100 Years Ago

THE district of Skipton below the railway station had no church, no chapel, no school and no pub said the education committee. It was discussing a report into the British School on Otley Street which inspectors said was old and cramped, its rooms dark and poorly ventilated and its playground inadequate. It was in need of drastic alteration or rebuilding on a new site. The committee considered briefly various parts of the town without making a decision, other than to resolve that it would be unwise to spend more than absolutely necessary on keeping the school efficient for the time being.

Skipton rugby club's match against Old Dewsburians was cancelled because of an outbreak of smallpox in Dewsbury. A game was fixed up at old rivals Castleford, where a crowd of 1,500 spectators saw Skipton well beaten.

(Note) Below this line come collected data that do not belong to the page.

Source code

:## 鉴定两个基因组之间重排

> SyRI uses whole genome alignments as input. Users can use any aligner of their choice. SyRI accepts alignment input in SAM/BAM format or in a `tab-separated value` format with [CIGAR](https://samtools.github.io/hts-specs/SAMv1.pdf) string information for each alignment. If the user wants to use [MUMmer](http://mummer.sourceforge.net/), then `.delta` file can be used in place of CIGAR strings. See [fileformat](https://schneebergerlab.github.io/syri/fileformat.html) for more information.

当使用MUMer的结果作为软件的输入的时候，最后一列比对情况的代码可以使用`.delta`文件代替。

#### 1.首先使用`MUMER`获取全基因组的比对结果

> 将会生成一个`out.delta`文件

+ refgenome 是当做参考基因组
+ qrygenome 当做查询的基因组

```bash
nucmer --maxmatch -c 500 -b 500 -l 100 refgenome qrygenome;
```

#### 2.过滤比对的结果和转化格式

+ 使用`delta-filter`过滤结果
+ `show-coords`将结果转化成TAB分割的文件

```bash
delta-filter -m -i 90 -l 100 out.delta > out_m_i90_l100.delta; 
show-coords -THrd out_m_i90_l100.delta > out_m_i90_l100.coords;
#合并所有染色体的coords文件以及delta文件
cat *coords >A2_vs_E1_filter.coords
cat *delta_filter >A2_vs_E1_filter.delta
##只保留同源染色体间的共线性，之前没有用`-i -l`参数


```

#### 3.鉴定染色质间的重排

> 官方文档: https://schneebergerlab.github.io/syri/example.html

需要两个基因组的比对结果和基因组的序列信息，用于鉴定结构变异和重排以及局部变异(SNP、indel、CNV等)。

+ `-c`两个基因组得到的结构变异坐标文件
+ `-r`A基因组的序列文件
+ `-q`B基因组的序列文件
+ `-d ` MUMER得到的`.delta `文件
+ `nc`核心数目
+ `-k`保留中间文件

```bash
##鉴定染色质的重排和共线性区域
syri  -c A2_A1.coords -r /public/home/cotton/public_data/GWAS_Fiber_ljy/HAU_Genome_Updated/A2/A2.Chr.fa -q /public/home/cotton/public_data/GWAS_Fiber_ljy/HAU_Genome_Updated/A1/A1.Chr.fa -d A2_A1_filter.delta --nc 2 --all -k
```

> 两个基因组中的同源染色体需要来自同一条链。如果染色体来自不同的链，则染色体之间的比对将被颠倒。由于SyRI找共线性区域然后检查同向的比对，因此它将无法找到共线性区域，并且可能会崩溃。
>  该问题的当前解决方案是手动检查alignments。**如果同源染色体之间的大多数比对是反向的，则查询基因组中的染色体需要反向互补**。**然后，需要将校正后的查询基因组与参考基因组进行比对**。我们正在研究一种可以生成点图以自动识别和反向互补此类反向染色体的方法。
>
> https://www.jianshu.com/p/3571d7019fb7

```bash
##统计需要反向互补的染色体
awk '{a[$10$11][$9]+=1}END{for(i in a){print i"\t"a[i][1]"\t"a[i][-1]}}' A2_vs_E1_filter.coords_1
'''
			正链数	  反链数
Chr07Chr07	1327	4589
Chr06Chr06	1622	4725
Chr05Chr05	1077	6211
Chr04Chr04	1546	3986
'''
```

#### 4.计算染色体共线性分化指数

At Hellifield a meeting was called after the education committee ordered the church to remove furniture and a pulpit from a room at the school which was being used for worship. The vicar said that services had taken place in the school for the last 40 years and a permanent stone church would have to be found. However raising sufficient funds would take a considerable time and it was decided to provide a temporary church building at an estimated cost of £500.

50 Years Ago

THE Leeds Regional Hospital Board agreed to an extension being built at Skipton General Hospital. The three storey extension would cost an estimated £200,000.

Earby was in danger of losing its secondary modern school. The county council was considering a 20 year education plan which recommended the closure of Earby's school, with children being sent to Barnoldswick County Secondary School.

The work of the Settle Folk Dancers in ensuring that many traditional dances of the Dales did not die out was recorded. One dance, described as the "now famous Swinging Six" was only discovered when an old Buckden farmer was persuaded, reluctantly, to bring down a neglected violin and teach the group the dance.

25 Years Ago

SOME things don't change - Dacre, Son and Hartley, reviewing the property market for the year, remarked at the big boom in prices, particularly for new homes, which in 1979 had made up 38 per cent of the market. Dacre's cited as an example South Wood Park in Embsay being built by Procter brothers: "Earlier in the year we were offering the Redwood - a four bedroom house - with a price tag of £22,500 where now £32,500 would be nearer the mark."

All 23 doctors in the Craven area signed a letter condemning the closure of the pathology laboratory at Skipton General Hospital. The laboratory provided analysis of patient samples and specimens to the doctors, who feared that their service would become slower, less reliable and harder to deal with on a one to one basis.

We still had a textile industry in 1980 but an article about its prospects made gloomy reading. Cheap imports and a high interest rate were crippling local businesses and the Herald pointed out as an example that Turkey, whose imports into the UK were limited to 2,940 tons of cotton in 1979, had in fact brought in 4,835 by September. "The European Commission seemed unable or unwilling to enforce the market controls which they had imposed.

10 Years Ago

SKIPTON town centre was sealed off as army bomb disposal experts exploded a suspect package. A man had earlier telephoned the Yorkshire Building Society in Keighley Road threatening to blow up the offices unless a bag of money was taken to a drop-off point. A suspicious package was outside the building society before it opened and the manager was called almost as soon as the office opened - police think from the telephone box opposite.

Staff at the 110-year-old practice on Otley Street, Skipton, were all packed up and ready to move into new purpose-built premises in Coach Street. Doctors were looking forward to swapping their cramped surgery offices for something more conducive to patient care. The practice had been started in Swadford Street in the premises now occupied by Penguin Casino by Dr George Fisher, whose grandson, Brian, had just retired from the practice.

There was a flood of complaints about ungritted roads during a spell of freezing cold weather with several cars damaged and a tanker overturned near Embsay. The county engineer said the county's refined policy was an improvement and denied there was a '72 hour rule' but councillors and the paper pointed out the council's own paper which said non classified roads would not be treated unless the freeze persisted for 72 hours.

Craven councillors firmly rejected wheelie bins to collect householders' rubbish - and would not even countenance a pilot project. Councillors said the existing system was successful and popular.